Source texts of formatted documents
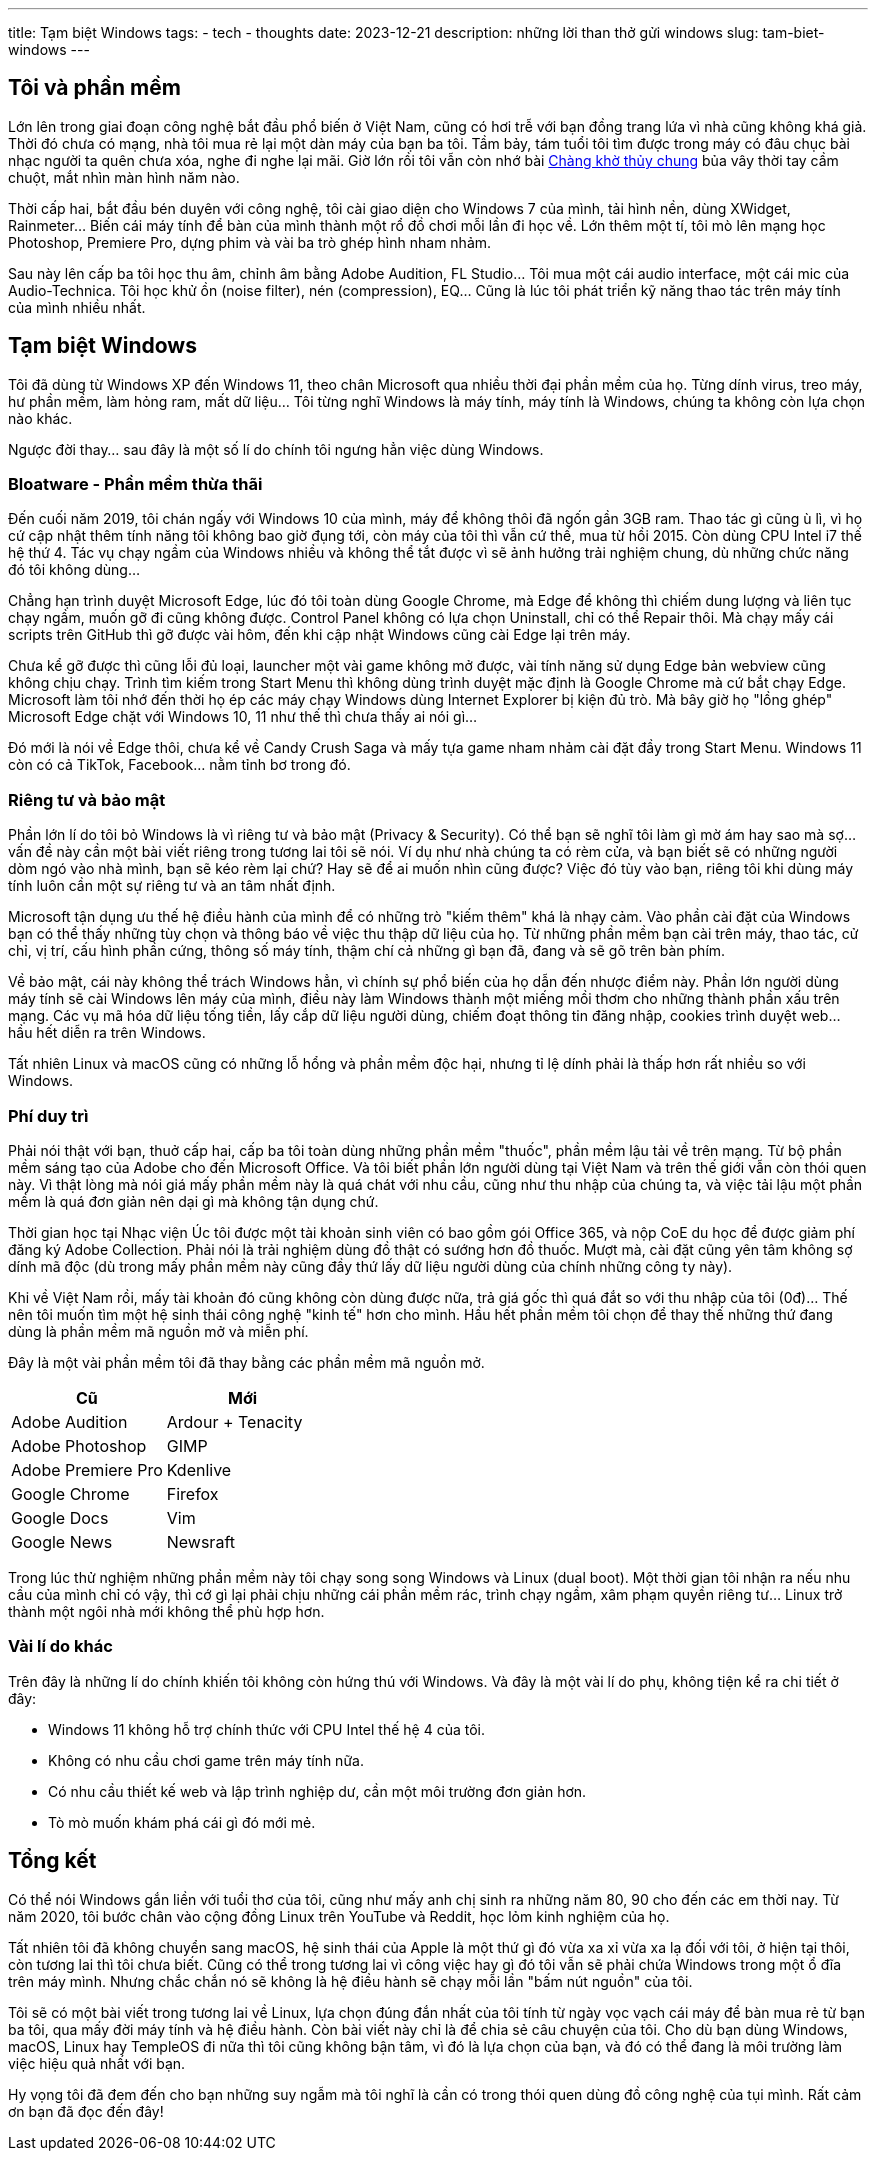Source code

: ---
title: Tạm biệt Windows
tags:
  - tech
  - thoughts
date: 2023-12-21
description: những lời than thở gửi windows
slug: tam-biet-windows
---

== Tôi và phần mềm

Lớn lên trong giai đoạn công nghệ bắt đầu phổ biến ở Việt Nam, cũng có hơi trễ với bạn đồng trang lứa vì nhà cũng không khá giả. Thời đó chưa có mạng, nhà tôi mua rẻ lại một dàn máy của bạn ba tôi. Tầm bảy, tám tuổi tôi tìm được trong máy có đâu chục bài nhạc người ta quên chưa xóa, nghe đi nghe lại mãi. Giờ lớn rồi tôi vẫn còn nhớ bài https://www.youtube.com/watch?v=QZen-Wjrsv4[Chàng khờ thủy chung] bủa vây thời tay cầm chuột, mắt nhìn màn hình năm nào.

Thời cấp hai, bắt đầu bén duyên với công nghệ, tôi cài giao diện cho Windows 7 của mình, tải hình nền, dùng XWidget, Rainmeter... Biến cái máy tính để bàn của mình thành một rổ đồ chơi mỗi lần đi học về. Lớn thêm một tí, tôi mò lên mạng học Photoshop, Premiere Pro, dựng phim và vài ba trò ghép hình nham nhảm.

Sau này lên cấp ba tôi học thu âm, chỉnh âm bằng Adobe Audition, FL Studio... Tôi mua một cái audio interface, một cái mic của Audio-Technica. Tôi học khử ồn (noise filter), nén (compression), EQ... Cũng là lúc tôi phát triển kỹ năng thao tác trên máy tính của mình nhiều nhất.

== Tạm biệt Windows

Tôi đã dùng từ Windows XP đến Windows 11, theo chân Microsoft qua nhiều thời đại phần mềm của họ. Từng dính virus, treo máy, hư phần mềm, làm hỏng ram, mất dữ liệu... Tôi từng nghĩ Windows là máy tính, máy tính là Windows, chúng ta không còn lựa chọn nào khác.

Ngược đời thay... sau đây là một số lí do chính tôi ngưng hẳn việc dùng Windows.

=== Bloatware - Phần mềm thừa thãi

Đến cuối năm 2019, tôi chán ngấy với Windows 10 của mình, máy để không thôi đã ngốn gần 3GB ram. Thao tác gì cũng ù lì, vì họ cứ cập nhật thêm tính năng tôi không bao giờ đụng tới, còn máy của tôi thì vẫn cứ thế, mua từ hồi 2015. Còn dùng CPU Intel i7 thế hệ thứ 4. Tác vụ chạy ngầm của Windows nhiều và không thể tắt được vì sẽ ảnh hưởng trải nghiệm chung, dù những chức năng đó tôi không dùng...

Chẳng hạn trình duyệt Microsoft Edge, lúc đó tôi toàn dùng Google Chrome, mà Edge để không thì chiếm dung lượng và liên tục chạy ngầm, muốn gỡ đi cũng không được. Control Panel không có lựa chọn Uninstall, chỉ có thể Repair thôi. Mà chạy mấy cái scripts trên GitHub thì gỡ được vài hôm, đến khi cập nhật Windows cũng cài Edge lại trên máy.

Chưa kể gỡ được thì cũng lỗi đủ loại, launcher một vài game không mở được, vài tính năng sử dụng Edge bản webview cũng không chịu chạy. Trình tìm kiếm trong Start Menu thì không dùng trình duyệt mặc định là Google Chrome mà cứ bắt chạy Edge. Microsoft làm tôi nhớ đến thời họ ép các máy chạy Windows dùng Internet Explorer bị kiện đủ trò. Mà bây giờ họ "lồng ghép" Microsoft Edge chặt với Windows 10, 11 như thế thì chưa thấy ai nói gì...

Đó mới là nói về Edge thôi, chưa kể về Candy Crush Saga và mấy tựa game nham nhảm cài đặt đầy trong Start Menu. Windows 11 còn có cả TikTok, Facebook... nằm tỉnh bơ trong đó.

=== Riêng tư và bảo mật

Phần lớn lí do tôi bỏ Windows là vì riêng tư và bảo mật (Privacy & Security). Có thể bạn sẽ nghĩ tôi làm gì mờ ám hay sao mà sợ... vấn đề này cần một bài viết riêng trong tương lai tôi sẽ nói. Ví dụ như nhà chúng ta có rèm cửa, và bạn biết sẽ có những người dòm ngó vào nhà mình, bạn sẽ kéo rèm lại chứ? Hay sẽ để ai muốn nhìn cũng được? Việc đó tùy vào bạn, riêng tôi khi dùng máy tính luôn cần một sự riêng tư và an tâm nhất định.

Microsoft tận dụng ưu thế hệ điều hành của mình để có những trò "kiếm thêm" khá là nhạy cảm. Vào phần cài đặt của Windows bạn có thể thấy những tùy chọn và thông báo về việc thu thập dữ liệu của họ. Từ những phần mềm bạn cài trên máy, thao tác, cử chỉ, vị trí, cấu hình phần cứng, thông số máy tính, thậm chí cả những gì bạn đã, đang và sẽ gõ trên bàn phím.

Về bảo mật, cái này không thể trách Windows hẳn, vì chính sự phổ biến của họ dẫn đến nhược điểm này. Phần lớn người dùng máy tính sẽ cài Windows lên máy của mình, điều này làm Windows thành một miếng mồi thơm cho những thành phần xấu trên mạng. Các vụ mã hóa dữ liệu tống tiền, lấy cắp dữ liệu người dùng, chiếm đoạt thông tin đăng nhập, cookies trình duyệt web... hầu hết diễn ra trên Windows.

Tất nhiên Linux và macOS cũng có những lỗ hổng và phần mềm độc hại, nhưng tỉ lệ dính phải là thấp hơn rất nhiều so với Windows.

=== Phí duy trì

Phải nói thật với bạn, thuở cấp hai, cấp ba tôi toàn dùng những phần mềm "thuốc", phần mềm lậu tải về trên mạng. Từ bộ phần mềm sáng tạo của Adobe cho đến Microsoft Office. Và tôi biết phần lớn người dùng tại Việt Nam và trên thế giới vẫn còn thói quen này. Vì thật lòng mà nói giá mấy phần mềm này là quá chát với nhu cầu, cũng như thu nhập của chúng ta, và việc tải lậu một phần mềm là quá đơn giản nên dại gì mà không tận dụng chứ.

Thời gian học tại Nhạc viện Úc tôi được một tài khoản sinh viên có bao gồm gói Office 365, và nộp CoE du học để được giảm phí đăng ký Adobe Collection. Phải nói là trải nghiệm dùng đồ thật có sướng hơn đồ thuốc. Mượt mà, cài đặt cũng yên tâm không sợ dính mã độc (dù trong mấy phần mềm này cũng đầy thứ lấy dữ liệu người dùng của chính những công ty này).

Khi về Việt Nam rồi, mấy tài khoản đó cũng không còn dùng được nữa, trả giá gốc thì quá đắt so với thu nhập của tôi (0đ)... Thế nên tôi muốn tìm một hệ sinh thái công nghệ "kinh tế" hơn cho mình. Hầu hết phần mềm tôi chọn để thay thế những thứ đang dùng là phần mềm mã nguồn mở và miễn phí.

Đây là một vài phần mềm tôi đã thay bằng các phần mềm mã nguồn mở.

[%header,%autowidth,frame=ends]
|===
|Cũ | Mới
|Adobe Audition | Ardour + Tenacity
|Adobe Photoshop | GIMP
|Adobe Premiere Pro | Kdenlive
|Google Chrome | Firefox
|Google Docs | Vim
|Google News | Newsraft
|===

Trong lúc thử nghiệm những phần mềm này tôi chạy song song Windows và Linux (dual boot). Một thời gian tôi nhận ra nếu nhu cầu của mình chỉ có vậy, thì cớ gì lại phải chịu những cái phần mềm rác, trình chạy ngầm, xâm phạm quyền riêng tư... Linux trở thành một ngôi nhà mới không thể phù hợp hơn.

=== Vài lí do khác

Trên đây là những lí do chính khiến tôi không còn hứng thú với Windows. Và đây là một vài lí do phụ, không tiện kể ra chi tiết ở đây:

* Windows 11 không hỗ trợ chính thức với CPU Intel thế hệ 4 của tôi.
* Không có nhu cầu chơi game trên máy tính nữa.
* Có nhu cầu thiết kế web và lập trình nghiệp dư, cần một môi trường đơn giản hơn.
* Tò mò muốn khám phá cái gì đó mới mẻ.

== Tổng kết

Có thể nói Windows gắn liền với tuổi thơ của tôi, cũng như mấy anh chị sinh ra những năm 80, 90 cho đến các em thời nay. Từ năm 2020, tôi bước chân vào cộng đồng Linux trên YouTube và Reddit, học lỏm kinh nghiệm của họ.

Tất nhiên tôi đã không chuyển sang macOS, hệ sinh thái của Apple là một thứ gì đó vừa xa xỉ vừa xa lạ đối với tôi, ở hiện tại thôi, còn tương lai thì tôi chưa biết. Cũng có thể trong tương lai vì công việc hay gì đó tôi vẫn sẽ phải chứa Windows trong một ổ đĩa trên máy mình. Nhưng chắc chắn nó sẽ không là hệ điều hành sẽ chạy mỗi lần "bấm nút nguồn" của tôi.

Tôi sẽ có một bài viết trong tương lai về Linux, lựa chọn đúng đắn nhất của tôi tính từ ngày vọc vạch cái máy để bàn mua rẻ từ bạn ba tôi, qua mấy đời máy tính và hệ điều hành. Còn bài viết này chỉ là để chia sẻ câu chuyện của tôi. Cho dù bạn dùng Windows, macOS, Linux hay TempleOS đi nữa thì tôi cũng không bận tâm, vì đó là lựa chọn của bạn, và đó có thể đang là môi trường làm việc hiệu quả nhất với bạn.

Hy vọng tôi đã đem đến cho bạn những suy ngẫm mà tôi nghĩ là cần có trong thói quen dùng đồ công nghệ của tụi mình. Rất cảm ơn bạn đã đọc đến đây!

- _What the task requires_
Take every line above carrying "gian" and return it.

- _Exercise result_
Thời gian học tại Nhạc viện Úc tôi được một tài khoản sinh viên có bao gồm gói Office 365, và nộp CoE du học để được giảm phí đăng ký Adobe Collection. Phải nói là trải nghiệm dùng đồ thật có sướng hơn đồ thuốc. Mượt mà, cài đặt cũng yên tâm không sợ dính mã độc (dù trong mấy phần mềm này cũng đầy thứ lấy dữ liệu người dùng của chính những công ty này).
Trong lúc thử nghiệm những phần mềm này tôi chạy song song Windows và Linux (dual boot). Một thời gian tôi nhận ra nếu nhu cầu của mình chỉ có vậy, thì cớ gì lại phải chịu những cái phần mềm rác, trình chạy ngầm, xâm phạm quyền riêng tư... Linux trở thành một ngôi nhà mới không thể phù hợp hơn.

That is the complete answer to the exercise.